Intangible Valuation Continues to Fuel Controversy

January 27, 2009 by Mary Adams 

There is a great discussion here on the blog of IAM Magazine (IAM stands for Intellectual Asset Management) on the question of intangible value. Editor Joff Wild put out the question whether the declining stock market implies that the value of intangibles has disappeared. A spirited debate has followed with 12 comments to date. Here are some of the ideas that I included in my comments.

The stock market intangible gap: The gap between the stock market capitalization of companies and their tangible book value has narrowed due to the severe downturn in equity prices. I have defended this metric–but principally as an indication that the stock market sees more value in companies than one can find on balance sheets.
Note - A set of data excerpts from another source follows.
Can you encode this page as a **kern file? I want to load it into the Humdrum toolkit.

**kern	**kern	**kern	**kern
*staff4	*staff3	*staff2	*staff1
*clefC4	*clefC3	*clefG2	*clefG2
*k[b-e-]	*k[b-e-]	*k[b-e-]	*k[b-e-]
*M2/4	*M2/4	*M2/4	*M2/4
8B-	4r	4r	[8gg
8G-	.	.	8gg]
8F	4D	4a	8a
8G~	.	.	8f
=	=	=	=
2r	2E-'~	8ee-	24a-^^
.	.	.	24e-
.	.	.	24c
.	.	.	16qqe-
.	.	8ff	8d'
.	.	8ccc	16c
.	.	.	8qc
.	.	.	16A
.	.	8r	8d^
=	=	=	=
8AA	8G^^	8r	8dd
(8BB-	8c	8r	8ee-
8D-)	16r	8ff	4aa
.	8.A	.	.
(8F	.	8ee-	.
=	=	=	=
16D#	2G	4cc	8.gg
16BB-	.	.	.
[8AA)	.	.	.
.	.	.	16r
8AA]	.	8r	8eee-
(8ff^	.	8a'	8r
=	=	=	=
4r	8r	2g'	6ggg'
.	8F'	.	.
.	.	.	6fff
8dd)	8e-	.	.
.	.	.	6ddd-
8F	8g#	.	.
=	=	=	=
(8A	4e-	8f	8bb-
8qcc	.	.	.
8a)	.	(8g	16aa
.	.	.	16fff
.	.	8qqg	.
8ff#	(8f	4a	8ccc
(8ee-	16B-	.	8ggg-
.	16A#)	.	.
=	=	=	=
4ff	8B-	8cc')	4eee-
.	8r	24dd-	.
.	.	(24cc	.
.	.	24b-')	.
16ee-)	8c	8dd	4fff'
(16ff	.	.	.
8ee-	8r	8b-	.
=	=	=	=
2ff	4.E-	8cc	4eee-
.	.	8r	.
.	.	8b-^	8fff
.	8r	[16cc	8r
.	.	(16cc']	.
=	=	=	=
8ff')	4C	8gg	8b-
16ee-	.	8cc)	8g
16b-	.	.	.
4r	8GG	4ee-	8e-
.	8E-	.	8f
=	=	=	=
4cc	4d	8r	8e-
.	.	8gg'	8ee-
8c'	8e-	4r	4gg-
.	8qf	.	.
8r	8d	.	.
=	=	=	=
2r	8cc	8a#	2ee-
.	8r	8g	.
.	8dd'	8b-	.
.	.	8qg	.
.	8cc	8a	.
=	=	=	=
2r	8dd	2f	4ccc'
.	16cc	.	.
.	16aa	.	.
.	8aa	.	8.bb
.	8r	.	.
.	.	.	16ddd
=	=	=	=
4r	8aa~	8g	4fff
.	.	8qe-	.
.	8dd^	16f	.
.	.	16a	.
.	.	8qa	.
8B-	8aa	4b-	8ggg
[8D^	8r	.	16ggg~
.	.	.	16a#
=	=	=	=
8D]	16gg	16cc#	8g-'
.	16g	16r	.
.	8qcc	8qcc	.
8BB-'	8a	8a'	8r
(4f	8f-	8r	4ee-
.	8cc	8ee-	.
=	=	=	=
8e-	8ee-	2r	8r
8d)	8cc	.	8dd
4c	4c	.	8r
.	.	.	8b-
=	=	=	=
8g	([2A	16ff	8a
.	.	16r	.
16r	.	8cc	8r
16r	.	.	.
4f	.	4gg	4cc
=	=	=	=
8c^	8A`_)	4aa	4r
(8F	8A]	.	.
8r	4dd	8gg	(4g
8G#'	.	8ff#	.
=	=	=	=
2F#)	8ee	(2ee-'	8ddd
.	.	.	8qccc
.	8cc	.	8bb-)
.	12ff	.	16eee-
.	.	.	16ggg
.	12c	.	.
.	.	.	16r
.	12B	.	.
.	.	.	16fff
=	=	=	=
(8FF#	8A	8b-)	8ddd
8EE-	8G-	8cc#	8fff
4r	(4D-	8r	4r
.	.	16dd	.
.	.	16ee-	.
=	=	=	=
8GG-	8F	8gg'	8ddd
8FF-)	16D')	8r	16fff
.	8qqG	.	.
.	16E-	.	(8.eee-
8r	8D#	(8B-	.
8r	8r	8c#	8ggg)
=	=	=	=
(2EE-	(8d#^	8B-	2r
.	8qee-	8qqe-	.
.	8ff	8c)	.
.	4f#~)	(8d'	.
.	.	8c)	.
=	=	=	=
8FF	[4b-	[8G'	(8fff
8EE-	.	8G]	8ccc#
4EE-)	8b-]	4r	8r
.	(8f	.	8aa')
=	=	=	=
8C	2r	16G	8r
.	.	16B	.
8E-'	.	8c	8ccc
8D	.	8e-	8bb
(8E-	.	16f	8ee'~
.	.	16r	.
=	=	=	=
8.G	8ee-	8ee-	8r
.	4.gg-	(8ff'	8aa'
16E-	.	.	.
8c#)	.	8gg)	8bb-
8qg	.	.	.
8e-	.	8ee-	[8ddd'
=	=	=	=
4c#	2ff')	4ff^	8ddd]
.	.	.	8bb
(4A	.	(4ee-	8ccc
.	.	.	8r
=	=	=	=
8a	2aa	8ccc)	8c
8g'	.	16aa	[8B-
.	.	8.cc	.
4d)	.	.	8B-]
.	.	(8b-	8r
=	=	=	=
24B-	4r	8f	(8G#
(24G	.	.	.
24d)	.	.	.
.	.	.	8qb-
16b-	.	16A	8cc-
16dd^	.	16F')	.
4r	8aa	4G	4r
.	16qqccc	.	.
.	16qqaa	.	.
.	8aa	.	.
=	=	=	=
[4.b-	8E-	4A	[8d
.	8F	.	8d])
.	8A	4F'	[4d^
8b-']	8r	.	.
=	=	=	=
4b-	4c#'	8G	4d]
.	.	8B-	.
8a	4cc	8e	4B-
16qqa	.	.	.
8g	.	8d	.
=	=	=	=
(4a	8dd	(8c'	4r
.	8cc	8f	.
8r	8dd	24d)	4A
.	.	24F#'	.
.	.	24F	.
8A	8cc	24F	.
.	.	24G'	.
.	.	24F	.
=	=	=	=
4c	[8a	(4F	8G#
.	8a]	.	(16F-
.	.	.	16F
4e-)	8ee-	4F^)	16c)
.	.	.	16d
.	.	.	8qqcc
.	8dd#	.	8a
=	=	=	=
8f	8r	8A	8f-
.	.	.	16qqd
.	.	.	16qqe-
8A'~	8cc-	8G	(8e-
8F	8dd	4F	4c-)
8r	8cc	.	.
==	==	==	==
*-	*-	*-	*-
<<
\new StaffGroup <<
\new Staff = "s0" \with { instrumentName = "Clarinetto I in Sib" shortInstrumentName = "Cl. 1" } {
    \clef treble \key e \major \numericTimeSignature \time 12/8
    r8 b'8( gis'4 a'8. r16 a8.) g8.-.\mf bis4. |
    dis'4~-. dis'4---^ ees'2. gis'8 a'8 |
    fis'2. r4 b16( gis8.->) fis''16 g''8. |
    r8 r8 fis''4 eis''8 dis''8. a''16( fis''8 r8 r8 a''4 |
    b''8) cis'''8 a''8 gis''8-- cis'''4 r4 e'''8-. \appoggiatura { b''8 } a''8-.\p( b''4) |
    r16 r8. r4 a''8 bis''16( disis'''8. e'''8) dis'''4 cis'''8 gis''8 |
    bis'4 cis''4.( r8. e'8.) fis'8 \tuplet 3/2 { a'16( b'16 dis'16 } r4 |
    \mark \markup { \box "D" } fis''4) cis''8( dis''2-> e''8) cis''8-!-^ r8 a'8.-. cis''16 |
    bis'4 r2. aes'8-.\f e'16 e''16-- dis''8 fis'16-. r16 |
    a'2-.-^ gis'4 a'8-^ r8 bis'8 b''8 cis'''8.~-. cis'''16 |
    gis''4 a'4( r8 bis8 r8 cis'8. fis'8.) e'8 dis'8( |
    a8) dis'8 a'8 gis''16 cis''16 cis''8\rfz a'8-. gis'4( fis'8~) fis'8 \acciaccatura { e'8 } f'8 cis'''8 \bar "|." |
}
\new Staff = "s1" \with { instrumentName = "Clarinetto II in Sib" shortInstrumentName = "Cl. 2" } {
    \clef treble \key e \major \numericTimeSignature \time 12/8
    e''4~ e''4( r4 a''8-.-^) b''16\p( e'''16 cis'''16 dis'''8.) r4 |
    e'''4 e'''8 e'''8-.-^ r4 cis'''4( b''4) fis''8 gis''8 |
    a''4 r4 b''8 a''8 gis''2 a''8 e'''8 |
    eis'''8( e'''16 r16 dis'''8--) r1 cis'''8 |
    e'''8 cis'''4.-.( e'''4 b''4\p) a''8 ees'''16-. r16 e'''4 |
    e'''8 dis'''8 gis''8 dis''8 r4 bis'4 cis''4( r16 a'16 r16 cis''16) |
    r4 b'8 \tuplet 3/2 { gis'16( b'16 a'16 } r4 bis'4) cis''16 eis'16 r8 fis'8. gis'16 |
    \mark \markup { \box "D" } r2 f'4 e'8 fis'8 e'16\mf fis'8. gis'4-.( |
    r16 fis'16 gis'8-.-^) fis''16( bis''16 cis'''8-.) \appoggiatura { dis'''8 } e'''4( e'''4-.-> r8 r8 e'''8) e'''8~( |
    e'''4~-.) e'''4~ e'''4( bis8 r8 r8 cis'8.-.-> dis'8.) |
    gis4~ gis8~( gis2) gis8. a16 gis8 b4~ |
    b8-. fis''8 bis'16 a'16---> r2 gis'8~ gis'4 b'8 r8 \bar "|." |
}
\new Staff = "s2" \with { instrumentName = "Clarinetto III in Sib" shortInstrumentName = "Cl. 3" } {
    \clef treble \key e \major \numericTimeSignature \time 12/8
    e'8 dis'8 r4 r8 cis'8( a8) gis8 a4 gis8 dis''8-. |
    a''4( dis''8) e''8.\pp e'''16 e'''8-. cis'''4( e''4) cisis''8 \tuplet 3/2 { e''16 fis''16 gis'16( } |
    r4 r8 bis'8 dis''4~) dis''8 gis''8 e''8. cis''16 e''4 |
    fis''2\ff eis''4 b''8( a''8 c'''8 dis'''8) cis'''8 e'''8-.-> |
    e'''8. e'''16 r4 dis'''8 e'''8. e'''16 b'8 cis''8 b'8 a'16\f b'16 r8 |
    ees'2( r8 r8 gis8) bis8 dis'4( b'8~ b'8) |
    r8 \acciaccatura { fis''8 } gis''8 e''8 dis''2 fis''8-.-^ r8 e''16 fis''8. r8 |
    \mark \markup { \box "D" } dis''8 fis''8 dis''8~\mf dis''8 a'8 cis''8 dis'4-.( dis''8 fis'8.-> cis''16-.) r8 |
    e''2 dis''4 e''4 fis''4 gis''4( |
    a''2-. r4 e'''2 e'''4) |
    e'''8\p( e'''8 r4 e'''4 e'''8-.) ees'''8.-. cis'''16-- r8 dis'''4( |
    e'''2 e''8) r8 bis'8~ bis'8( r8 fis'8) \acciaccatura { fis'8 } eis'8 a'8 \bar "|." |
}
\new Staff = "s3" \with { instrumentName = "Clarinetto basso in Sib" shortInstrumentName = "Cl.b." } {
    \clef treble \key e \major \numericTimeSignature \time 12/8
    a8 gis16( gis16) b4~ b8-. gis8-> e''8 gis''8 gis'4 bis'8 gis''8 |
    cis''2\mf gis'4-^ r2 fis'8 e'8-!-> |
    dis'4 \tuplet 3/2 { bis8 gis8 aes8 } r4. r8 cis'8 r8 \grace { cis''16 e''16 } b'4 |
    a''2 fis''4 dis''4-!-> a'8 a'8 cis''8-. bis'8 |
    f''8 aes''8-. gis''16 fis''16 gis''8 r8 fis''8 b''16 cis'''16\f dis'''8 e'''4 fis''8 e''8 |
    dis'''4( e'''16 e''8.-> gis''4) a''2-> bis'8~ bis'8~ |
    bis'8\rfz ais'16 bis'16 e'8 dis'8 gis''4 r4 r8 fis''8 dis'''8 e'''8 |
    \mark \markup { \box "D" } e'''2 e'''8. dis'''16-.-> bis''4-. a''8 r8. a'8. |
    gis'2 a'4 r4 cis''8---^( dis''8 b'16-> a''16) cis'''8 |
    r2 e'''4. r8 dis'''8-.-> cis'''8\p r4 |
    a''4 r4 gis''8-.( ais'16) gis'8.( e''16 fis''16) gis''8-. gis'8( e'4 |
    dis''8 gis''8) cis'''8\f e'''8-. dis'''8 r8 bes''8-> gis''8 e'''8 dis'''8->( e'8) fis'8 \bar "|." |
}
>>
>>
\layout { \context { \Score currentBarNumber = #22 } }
This has arisen because our shift to a knowledge economy has lead to greater and greater earnings using fewer and fewer physical inputs. Earnings fueled by knowledge have fueled higher stock prices. The stock price vs. book value gap is an indicator of the growing importance of intangibles but not much more.

It’s not just about IP: There are many of us that have used this shortcut to educate the uninitiated of the growth in the “intangible” sector. What’s funny is that some in the IP space used to attribute all 80% (or whatever number you wanted to use) to IP, marketing and advertising folks attribute it to brand, and human resources folks attribute the value to human capital. The truth is that it is all of those things: human, relationship and structural capital, to use the vocabulary of the intellectual capital movement. But it is very hard to separate each component.

The highest and best use of most assets is in place: When I was a high risk lender, appraisals of factory and production equipment were always valued under three scenarios: in place, orderly liquidation and forced liquidation. Our borrowers were always shocked by the low valuation their assets would have if you broke up the factory. IP is really not that different-the most successful exploitation of the technology will usually be in a company that had the skills and network to develop the technology in the first place. You take it out of that context and the value will go down.

Successful corporate use of IP will not focus on value: To return to the factory analogy, managers do not expand a factory because it will have good resale value. They invest in the expansion because they can make a good return on their money. The same is the case with IP (and really all intellectual capital)-managers invest because the investment is expected to yield a good return.

Cost is actually a good metric: The irony is that so many people are looking for the right “valuation” method they are failing to start with the basic, easiest and verifiable metric: cost. Because most intangible investments are hidden on the income statement, companies fail to add them up and analyze their full “intellectual capital expenditure.” There are a few in the accounting industry that are beginning to address this (see my recent blog posts on this here.